Year four, the same customer calls: the tank itself is leaking from corrosion. This is not your workmanship, and it is past your one-year term, but it is inside the manufacturer's six-year tank warranty. The maker ships a replacement tank at no charge for the part. The labor to drain, disconnect, haul, and set the new unit is a new billable job, because the manufacturer's labor coverage ended at year one and your workmanship warranty covered the original install, not the tank's lifespan. Because your invoice from four years ago spelled that split out, the customer reads it back and understands the tank is free but the install labor is not. Without that line, the same call is an argument in which you either eat a half-day of labor or lose the customer. The warranty length did not decide that outcome. The sentence on the invoice did.

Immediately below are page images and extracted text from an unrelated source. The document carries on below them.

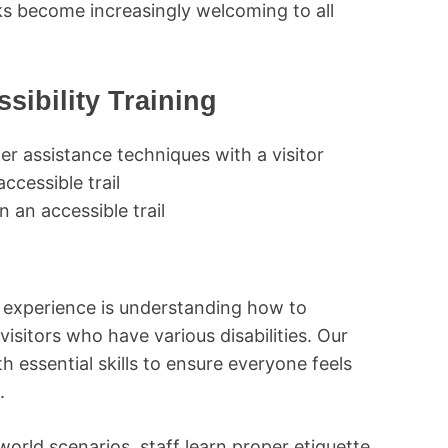
rks become increasingly welcoming to all
ibility Training
 an accessible trail
rk experience is understanding how to
visitors who have various disabilities. Our
h essential skills to ensure everyone feels
.
orld scenarios, staff learn proper etiquette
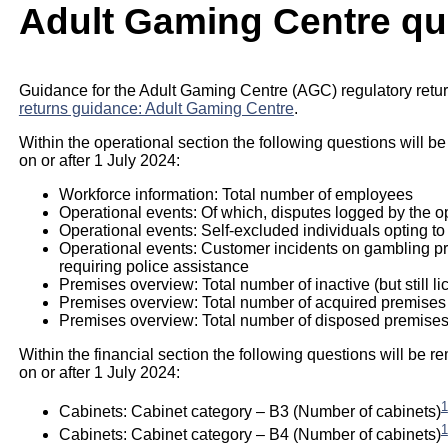
Adult Gaming Centre qu
Guidance for the Adult Gaming Centre (AGC) regulatory retur
returns guidance: Adult Gaming Centre
.
Within the operational section the following questions will be
on or after 1 July 2024:
Workforce information: Total number of employees
Operational events: Of which, disputes logged by the o
Operational events: Self-excluded individuals opting to
Operational events: Customer incidents on gambling prem
requiring police assistance
Premises overview: Total number of inactive (but still l
Premises overview: Total number of acquired premises
Premises overview: Total number of disposed premises
Within the financial section the following questions will be re
on or after 1 July 2024:
1
Cabinets: Cabinet category – B3 (Number of cabinets)
1
Cabinets: Cabinet category – B4 (Number of cabinets)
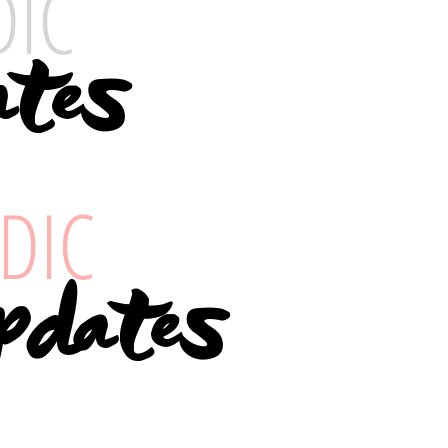
DIC
tes
DIC
pdates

Put the warranty term on the quote, not in your memory

We built EosLog's quote generator so a plumber can state the workmanship term and what it covers on the same page the customer approves, then carry it onto the invoice. When a callback comes, you read back the terms instead of negotiating them. Walk into the basement with a price, walk out with the promise in writing.

Try the free plumbing quote generator

No account required. You can also create a free EosLog account to save your warranty wording and reuse it on every quote, or see the plans first.


Sources and further reading

  1. Manufacturer residential water heater warranty terms vary by brand and model; part coverage commonly runs several years while the manufacturer's own labor coverage typically runs the first year. See a manufacturer's published residential warranty document, for example this Rheem residential warranty document, and confirm the exact terms of the unit you install.
  2. Federal Trade Commission, A Businessperson's Guide to Federal Warranty Law (Magnuson-Moss Warranty Act; written-warranty rules and the prohibition on tie-in coverage for consumer products).
  3. California Legislative Information, Code of Civil Procedure section 337.15 (ten-year limit on latent construction-defect actions) and section 337 (four-year limit on written-contract actions). Statutes of limitations vary by state.
  4. U.S. Bureau of Labor Statistics, Occupational Outlook Handbook, Plumbers, Pipefitters, and Steamfitters (median annual wage $62,970 in May 2024; used here as the employee-wage baseline, not a billed rate).

This guide reflects general US plumbing practice as of 2026 and is not legal advice. Warranty norms, licensing, and statutes of limitations vary by state, and the figures in the worked example are illustrative. Confirm your own costs, your suppliers' warranty terms, and your state's rules before setting a warranty policy for your business.